[Dataset entries]
:::

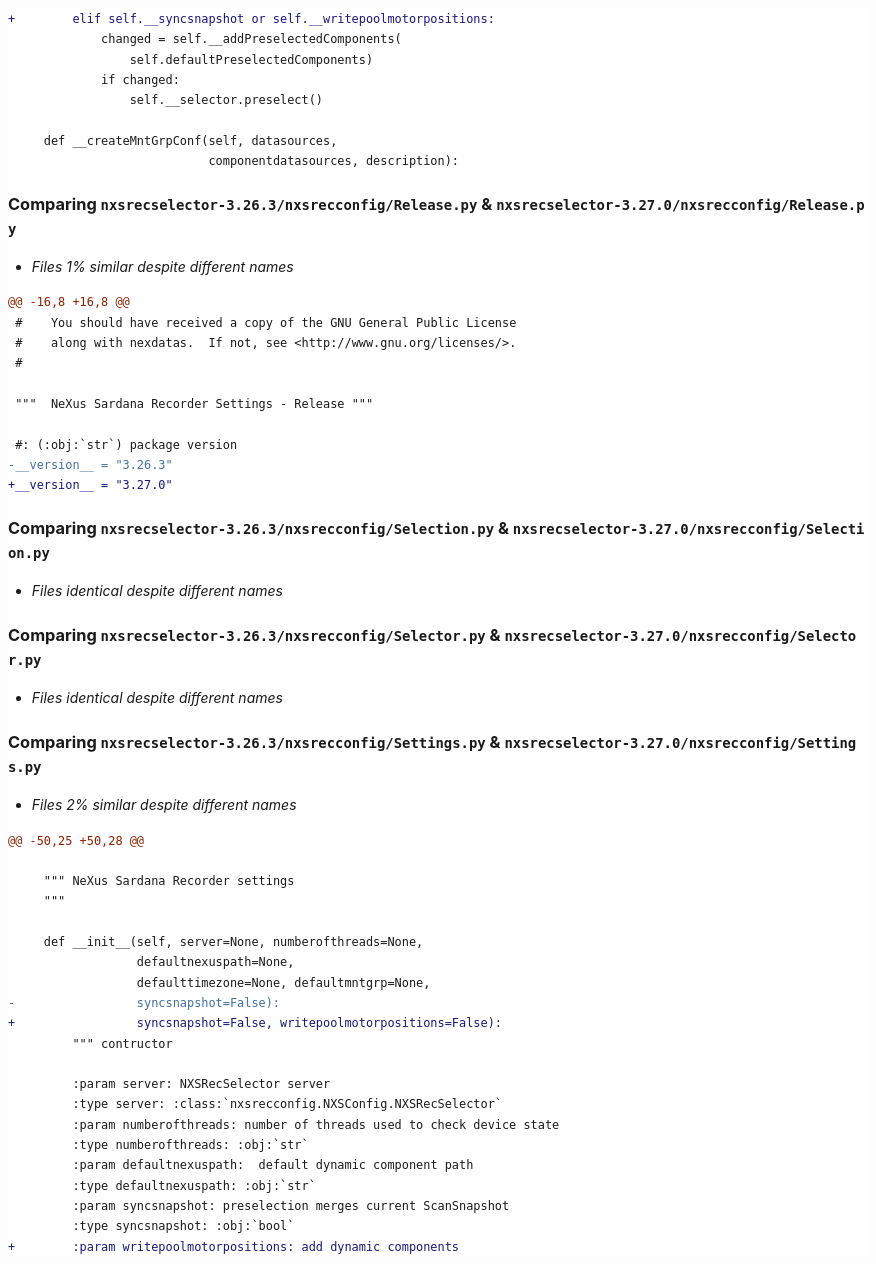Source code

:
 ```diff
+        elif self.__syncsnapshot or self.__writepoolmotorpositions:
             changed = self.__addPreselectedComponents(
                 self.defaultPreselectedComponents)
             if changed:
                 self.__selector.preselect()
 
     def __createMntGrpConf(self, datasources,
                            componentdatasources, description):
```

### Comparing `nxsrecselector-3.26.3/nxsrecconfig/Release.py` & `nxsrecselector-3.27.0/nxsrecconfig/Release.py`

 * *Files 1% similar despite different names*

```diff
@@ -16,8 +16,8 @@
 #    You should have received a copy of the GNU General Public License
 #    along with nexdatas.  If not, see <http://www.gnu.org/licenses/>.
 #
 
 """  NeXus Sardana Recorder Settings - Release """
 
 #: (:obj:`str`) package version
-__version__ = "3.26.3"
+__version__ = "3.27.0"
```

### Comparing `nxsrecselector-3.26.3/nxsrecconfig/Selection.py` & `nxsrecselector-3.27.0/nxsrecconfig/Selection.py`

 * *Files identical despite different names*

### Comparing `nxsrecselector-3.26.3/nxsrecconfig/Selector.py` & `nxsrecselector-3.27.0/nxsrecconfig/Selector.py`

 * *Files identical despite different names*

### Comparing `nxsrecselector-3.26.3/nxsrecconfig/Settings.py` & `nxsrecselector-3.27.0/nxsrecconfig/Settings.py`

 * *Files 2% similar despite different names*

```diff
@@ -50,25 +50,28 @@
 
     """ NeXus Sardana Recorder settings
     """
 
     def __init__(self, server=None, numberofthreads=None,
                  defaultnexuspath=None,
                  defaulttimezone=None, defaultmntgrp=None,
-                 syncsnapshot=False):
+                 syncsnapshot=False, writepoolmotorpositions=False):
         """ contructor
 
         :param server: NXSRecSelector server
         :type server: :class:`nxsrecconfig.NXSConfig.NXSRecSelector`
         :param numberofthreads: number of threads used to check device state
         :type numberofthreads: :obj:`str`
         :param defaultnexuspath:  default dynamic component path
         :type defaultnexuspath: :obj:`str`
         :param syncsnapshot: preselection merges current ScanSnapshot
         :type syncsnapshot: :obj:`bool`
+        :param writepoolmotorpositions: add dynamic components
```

:::

PROBLEM DETAILS
Please print the data above in its entirety, exactly, but without any picture.

EXERCISE RESPONSE
Source code

:
 ```diff
+        elif self.__syncsnapshot or self.__writepoolmotorpositions:
             changed = self.__addPreselectedComponents(
                 self.defaultPreselectedComponents)
             if changed:
                 self.__selector.preselect()
 
     def __createMntGrpConf(self, datasources,
                            componentdatasources, description):
```

### Comparing `nxsrecselector-3.26.3/nxsrecconfig/Release.py` & `nxsrecselector-3.27.0/nxsrecconfig/Release.py`

 * *Files 1% similar despite different names*

```diff
@@ -16,8 +16,8 @@
 #    You should have received a copy of the GNU General Public License
 #    along with nexdatas.  If not, see <http://www.gnu.org/licenses/>.
 #
 
 """  NeXus Sardana Recorder Settings - Release """
 
 #: (:obj:`str`) package version
-__version__ = "3.26.3"
+__version__ = "3.27.0"
```

### Comparing `nxsrecselector-3.26.3/nxsrecconfig/Selection.py` & `nxsrecselector-3.27.0/nxsrecconfig/Selection.py`

 * *Files identical despite different names*

### Comparing `nxsrecselector-3.26.3/nxsrecconfig/Selector.py` & `nxsrecselector-3.27.0/nxsrecconfig/Selector.py`

 * *Files identical despite different names*

### Comparing `nxsrecselector-3.26.3/nxsrecconfig/Settings.py` & `nxsrecselector-3.27.0/nxsrecconfig/Settings.py`

 * *Files 2% similar despite different names*

```diff
@@ -50,25 +50,28 @@
 
     """ NeXus Sardana Recorder settings
     """
 
     def __init__(self, server=None, numberofthreads=None,
                  defaultnexuspath=None,
                  defaulttimezone=None, defaultmntgrp=None,
-                 syncsnapshot=False):
+                 syncsnapshot=False, writepoolmotorpositions=False):
         """ contructor
 
         :param server: NXSRecSelector server
         :type server: :class:`nxsrecconfig.NXSConfig.NXSRecSelector`
         :param numberofthreads: number of threads used to check device state
         :type numberofthreads: :obj:`str`
         :param defaultnexuspath:  default dynamic component path
         :type defaultnexuspath: :obj:`str`
         :param syncsnapshot: preselection merges current ScanSnapshot
         :type syncsnapshot: :obj:`bool`
+        :param writepoolmotorpositions: add dynamic components
```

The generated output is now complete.